Ushijima gère un petit commerce très lucratif. Il est « Yamikin », autrement dit usurier. C'est vers lui que se tournent les personnes éboutées des services de prêts habituels : les joueurs invétérés, les mauvais créanciers, tous finissent par tomber dans les mailles de ses filets. Takada est un nouveau venu dans l'équipe de l'usurier. Il va apprendre les ficelles du métier : comment appâter les clients, comment les mettre à genoux pour en faire des esclaves dociles. Car Ushijima se fait toujours rembourser quitte à prostituer ses créanciers ou à leur faire commettre divers larcins.

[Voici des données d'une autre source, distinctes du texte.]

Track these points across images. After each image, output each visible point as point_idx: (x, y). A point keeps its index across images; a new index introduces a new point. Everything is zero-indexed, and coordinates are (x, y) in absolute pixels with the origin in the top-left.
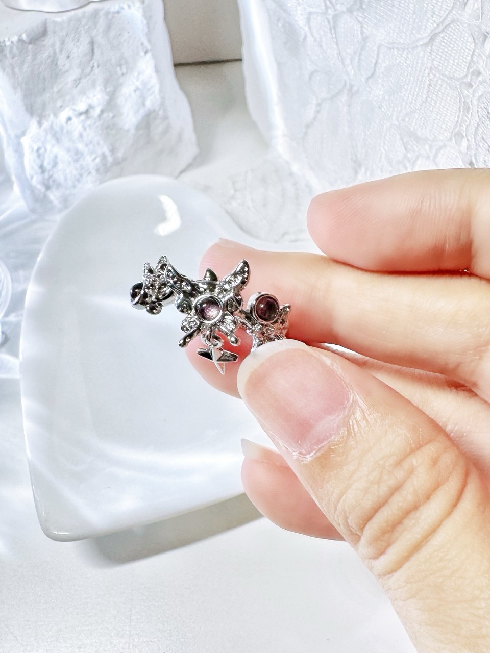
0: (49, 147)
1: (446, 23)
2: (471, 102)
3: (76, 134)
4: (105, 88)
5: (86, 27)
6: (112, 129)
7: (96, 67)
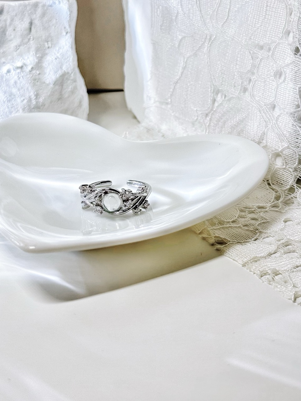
3: (12, 82)
4: (36, 54)
5: (29, 12)
6: (38, 81)
7: (32, 39)
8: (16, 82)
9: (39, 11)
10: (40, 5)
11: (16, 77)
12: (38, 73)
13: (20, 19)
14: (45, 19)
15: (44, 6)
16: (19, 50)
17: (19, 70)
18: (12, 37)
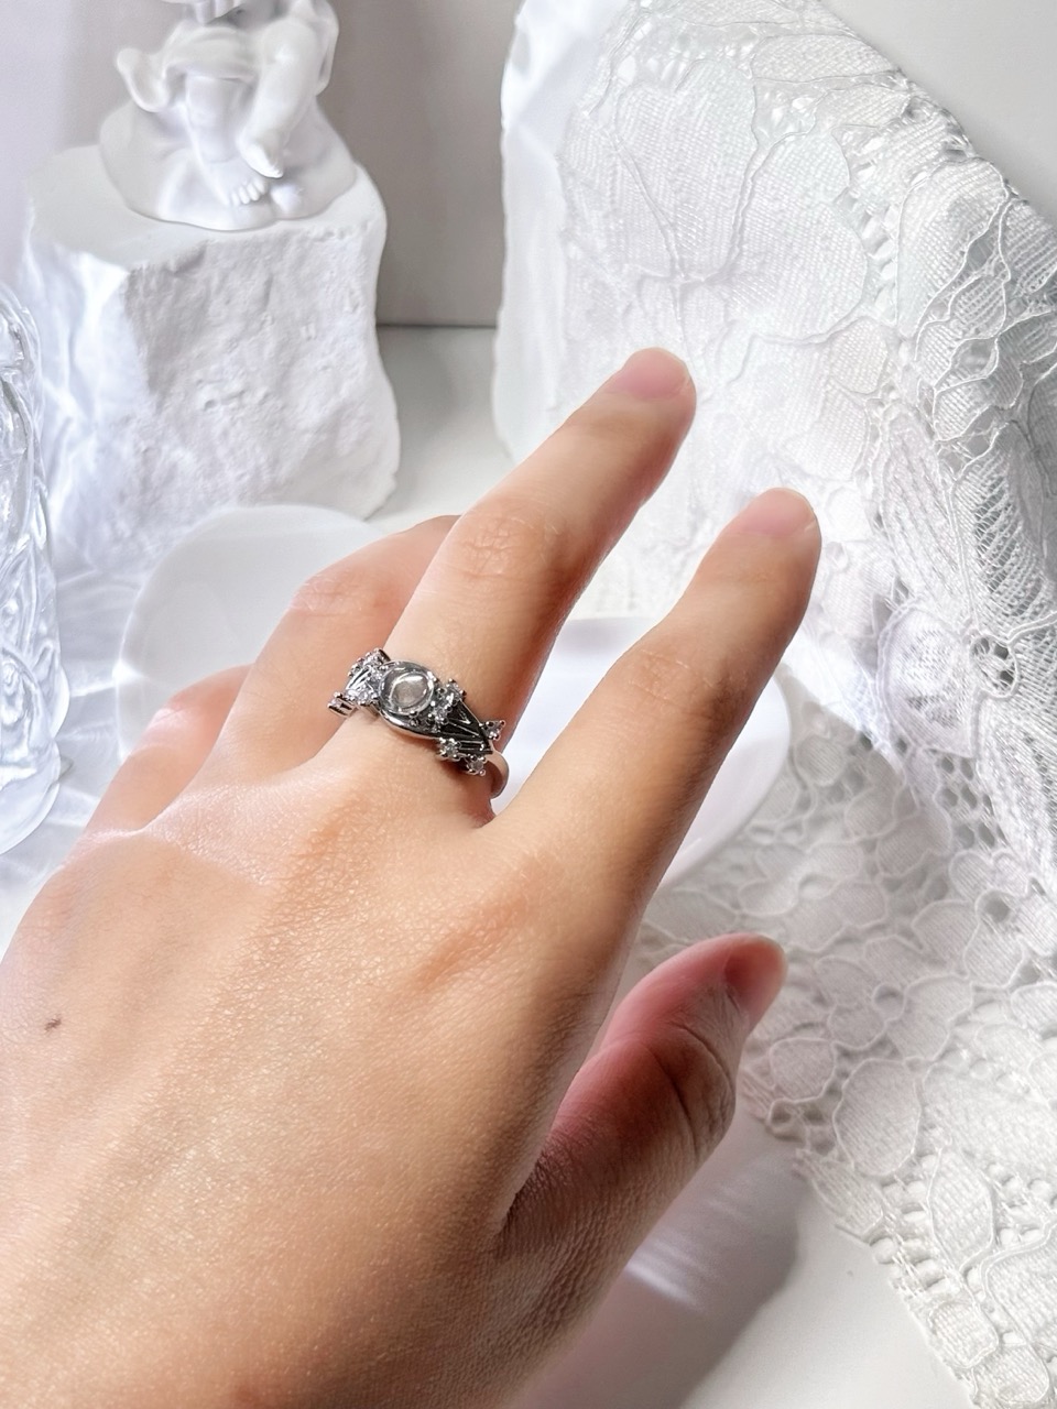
0: (166, 448)
1: (853, 319)
2: (881, 427)
3: (217, 430)
4: (277, 358)
5: (268, 257)
6: (278, 428)
7: (269, 322)
8: (225, 434)
9: (292, 252)
10: (295, 238)
11: (226, 420)
12: (280, 403)
13: (242, 276)
14: (306, 270)
15: (303, 240)
16: (238, 349)
17: (234, 404)
18: (223, 317)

Ce premier volume sert d'introduction. On y découvre le milieu dans lequel se situe l'histoire et on en apprend plus sur les pratiques sordides que sur les personnages. Le récit se concentre de ce fait davantage sur les clients que sur Ushijima. C'est vraiment la misère sociale qui nous est montrée dans toute son horreur. Et le terme n'est pas anodin, puisqu'à de nombreuses reprises, afin de souligner la descente aux enfers des clients endettés, le graphisme vire dans le fantastique et nous rappelle le bien moins intéressant « Manoir de l'horreur » de Ochazukenori. Le récit oscille donc ici entre la critique sociale et le film d'horreur dont la violence est d'autant plus insoutenable quelle est réaliste. Certaines scènes, comme celle du reclus obligé de manger des pâtes crues parce qu'on lui a coupé l'eau et l'électricité, font véritablement froid dans le dos. Les traits de l'usurier sont aussi surprenants. Avec sa barbichette, ses yeux vides et ses oreilles en pointes il a tout l'air d'un diable. Mais un diable bien particulier ; un diable d'avarice. Véritable calculette humaine capable de réciter des pages entières de formules de taux d'intérêts, Ushijima a perdu toute humanité, lui qui considère ses clients comme des « esclaves ». C'est d'ailleurs de là que viendra le seul défaut notable de ce tome. La surabondance de chiffres en yen lasse à force de faire la conversion. Peut-être que pour une fois, il aurait été préférable de donner directement les prix en euros.
Il n'en reste pas moins que cette série est un véritable (électro)choc immanquable par son originalité qui tranche avec la masse des shônen et shôjo insipides actuels. Après cet excellent volume d'exposition, on attend maintenant de voir se développer une intrigue construite qui nous permettra d'en savoir plus sur nos protagonistes.